Note: Paul will be keynote speaker at the 20th Dutch National Sustainability Congress op November, 11. This is the eldest sustainability congress in the world!

 

 

Exclusive Excerpt

What is Net Positive?

Our vision of net positive is a business that improves well-being for everyone it impacts and at all scales—every product, every operation, every region and country, and for every stakeholder, including employees, suppliers, communities, customers, and even future generations and the planet itself.

This is a North Star. No company can achieve all these aims at once, but it’s where we should be heading if we want a viable economy and planet. To exist as a relevant business today is to enrich the world. The ultimate question is this: Is the world better off because your business is in it?

What it looks like

The net positive company will operate differently from what’s normal today. It will, for example, eliminate more carbon than it produces; use only renewable energy and renewably sourced materials; create no waste and build everything for full circularity; and replenish and make cleaner all the water it draws.

As a people-driven company, it will ensure everyone working in the value chain has the dignity of a living wage. The company will offer extensive opportunities for inclusion of all races and abilities, and achieve gender balance in management and pay equity. Through its products, services, and purpose-led initiatives—not philanthropy—consumers and communities will be better off. NGOs will be treated as equals and collaborators, not antagonists. Government leaders will find they have demanding partners, not self-serving lobbyists, trying to develop a system of rules that benefits all. And investors who support long- term value creation will reap healthy financial rewards.

Picture how specific sectors might profit and grow by serving customers and the world through their work. Imagine what net positive could look like when companies solve the biggest challenges, not contribute to them:

  • Food and agriculture companies embracing regenerative practices, making the soil richer, protecting biodiversity, and sequestering millions of tons of carbon.
  • Aluminum, cement, and steel manufacturers developing carbon-free products and taking carbon out of the air.
  • Consumer products companies increasing human and planetary well-being with everything they sell.
  • Natural resource and material companies giving back to the earth and improving lives in the indigenous communities they impact.
  • Social media companies helping people find truth and strengthening the democratic process.
  • Apparel companies decoupling their growth from further resource use, providing living wages, restoring dignity, and helping develop communities in their supply chains around the world.
  • Financial companies funding only clean technologies and serving the poor better than the rich, giving people a hand up and creating equal opportunities for all.

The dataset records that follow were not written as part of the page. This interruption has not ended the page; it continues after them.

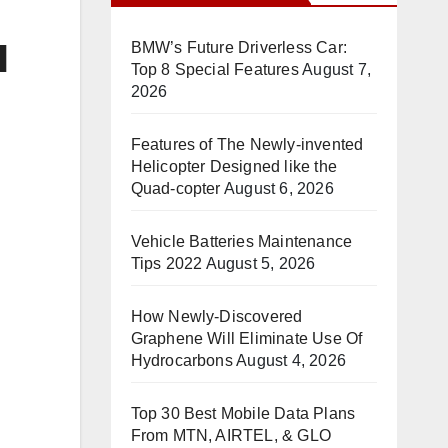
N
BMW’s Future Driverless Car:
Top 8 Special Features
August 7,
2026
Features of The Newly-invented
Helicopter Designed like the
Quad-copter
August 6, 2026
Vehicle Batteries Maintenance
Tips 2022
August 5, 2026
How Newly-Discovered
Graphene Will Eliminate Use Of
Hydrocarbons
August 4, 2026
Top 30 Best Mobile Data Plans
From MTN, AIRTEL, & GLO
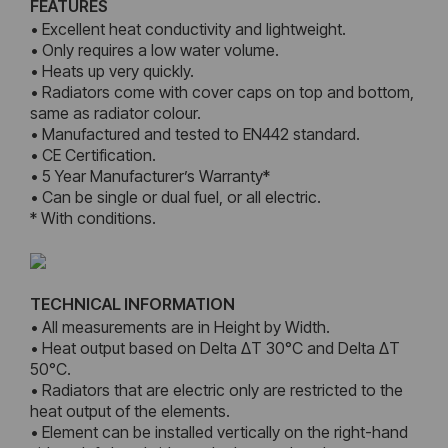
FEATURES
• Excellent heat conductivity and lightweight.
• Only requires a low water volume.
• Heats up very quickly.
• Radiators come with cover caps on top and bottom,
same as radiator colour.
• Manufactured and tested to EN442 standard.
• CE Certification.
• 5 Year Manufacturer’s Warranty*
• Can be single or dual fuel, or all electric.
* With conditions.
TECHNICAL INFORMATION
• All measurements are in Height by Width.
• Heat output based on Delta ΔT 30°C and Delta ΔT
50°C.
• Radiators that are electric only are restricted to the
heat output of the elements.
• Element can be installed vertically on the right-hand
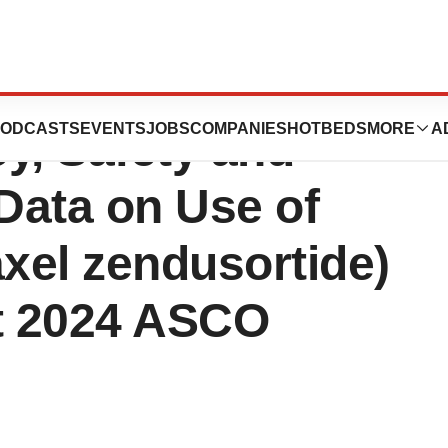
s to Present
ODCASTS
EVENTS
JOBS
COMPANIES
HOTBEDS
MORE
A
y, Safety and
Data on Use of
xel zendusortide)
at 2024 ASCO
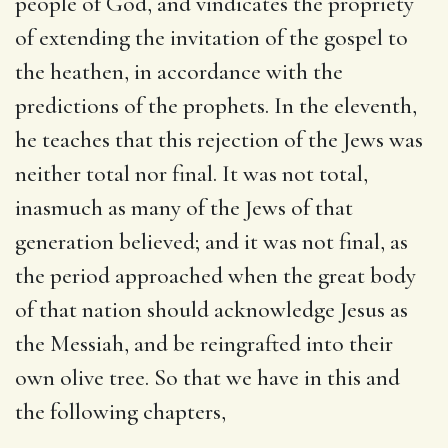
people of God, and vindicates the propriety
of extending the invitation of the gospel to
the heathen, in accordance with the
predictions of the prophets. In the eleventh,
he teaches that this rejection of the Jews was
neither total nor final. It was not total,
inasmuch as many of the Jews of that
generation believed; and it was not final, as
the period approached when the great body
of that nation should acknowledge Jesus as
the Messiah, and be reingrafted into their
own olive tree. So that we have in this and
the following chapters,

These kinds of companies will regenerate the world. If being green is about doing less damage, and sustainability about reaching zero, net positive is about making things better.

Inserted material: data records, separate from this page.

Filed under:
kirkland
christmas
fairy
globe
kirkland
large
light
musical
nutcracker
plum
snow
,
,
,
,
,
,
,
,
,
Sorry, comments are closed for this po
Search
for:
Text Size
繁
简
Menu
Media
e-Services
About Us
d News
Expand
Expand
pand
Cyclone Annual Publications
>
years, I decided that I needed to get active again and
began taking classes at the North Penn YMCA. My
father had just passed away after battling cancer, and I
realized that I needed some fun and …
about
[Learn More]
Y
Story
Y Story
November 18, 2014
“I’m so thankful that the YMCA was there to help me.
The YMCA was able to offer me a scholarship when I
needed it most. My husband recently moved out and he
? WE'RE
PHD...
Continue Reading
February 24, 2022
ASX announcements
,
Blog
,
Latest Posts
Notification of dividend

Does this all sound too perfect? Perhaps. There are practical tradeoffs along the way, and you can’t advance on every front at once. While balancing multiple needs, the whole enterprise should move in the right direction. It’s a challenge, a journey, and a complicated dance, and you can’t get there in one leap. No organization, including Unilever, is far enough along the journey. But a growing number of companies are embracing elements of the net positive business model.

The opportunity here is profound and rewarding. It’s a new way of thinking about creating business value. A company giving more than it takes will not focus on profits with a side of philanthropy. Instead, it embraces purpose in the core of the business and creates value from values. This is a revolutionary way of thinking in modern business. But true innovation is almost always driven by rebels who force disruption. We need a profound shift for business to help lead the way, become the trusted player it can be, and solve problems that matter. The future of capitalism, humanity, and the planet depend on it.